Fu dunque eretta una specie di arena di dieci gradini, e vennero dispensati biglietti per il popolo. Quanto alla nobiltà, s’essa voleva intervenirvi poteva tutto vedere dalle finestre delle procuratie che circondano la piazza. Sua Maestà fu pregato dal procurator Morosini di voler assistere allo spettacolo nella sua procuratia; e per render questa più vasta e più comoda aperse una comunicazione colla contigua del procurator Pietro Contarini. L’invito fu generale, e la sera si aperse un festino che riuscì brillantissimo e magnifico.

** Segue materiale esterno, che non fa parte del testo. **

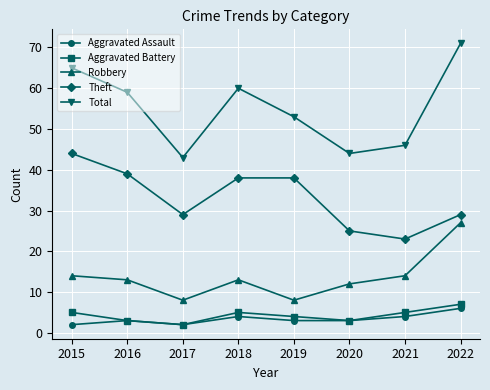

Count the number of categories in the chart.

8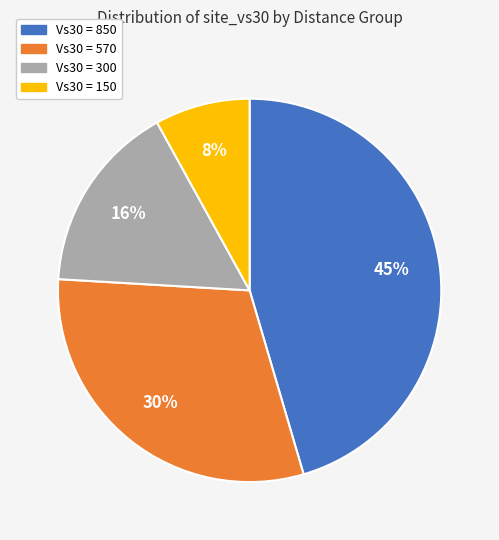

What is the smallest slice in the pie chart?

Vs30 = 150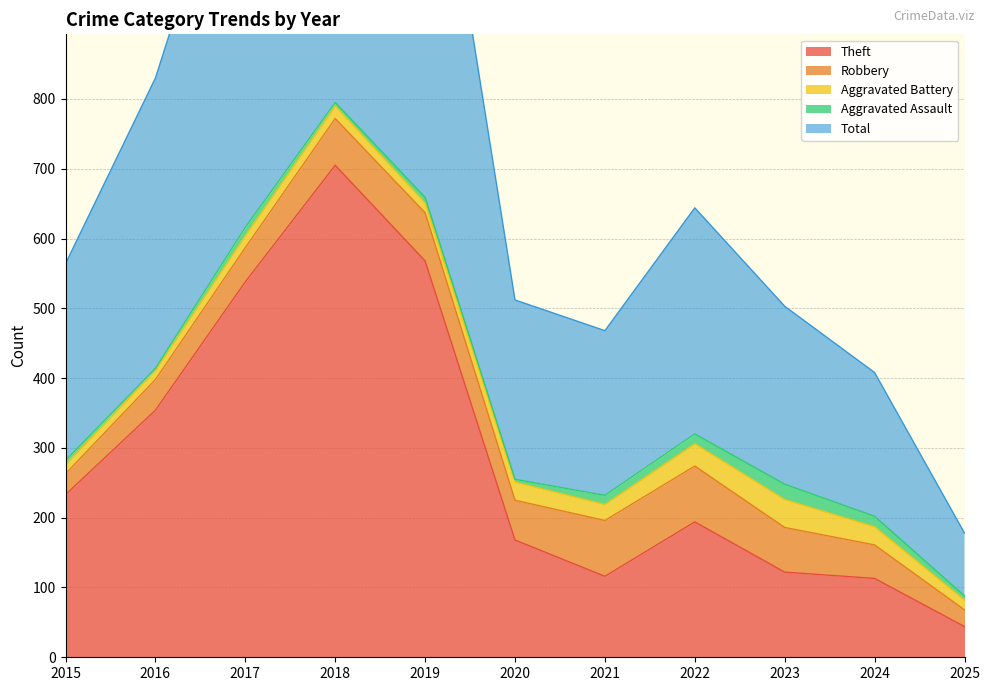

List the series in order of their peak value, highest first.

Total, Theft, Robbery, Aggravated Battery, Aggravated Assault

Il deputato cav. Dolfin aveva fatto il suo invito a S. M. per il giorno 11 febbrajo. Ma il suo palazzo non era fornito di troppo spaziosa sala. Che fa egli? Ricopre tutta la corte interna del palazzo; costruisce una sala di legno ben solida, e la mobilia colla massima magnificenza ed il miglior gusto. Questa univa dieci camere tutte illuminate a giorno, e nelle quali trovavansi differenti concerti di musica, di maniera che passavasi da uno all’altro luogo trovandovi sempre un piacere variato e interessantissimo. I Veneziani non riconobbero più quella casa, e credettero di trovarsi in un palazzo di Fate. Anche Sua Maestà vi si trattenne sino a notte assai avanzata, e ne mostrò sommo aggradimento.
Si fu appunto a questo pubblico ballo che il patrizio Carlo Grimani pregò S. M. di voler passare la sera seguente, ultimo giorno di carnovale, al suo teatro di san Gio. Crisostomo. Vi fece egli pur anche un invito generale. Allorchè S. M. vi si recò, trovò tutto il teatro superbamente illuminato, e pieno straordinariamente di persone.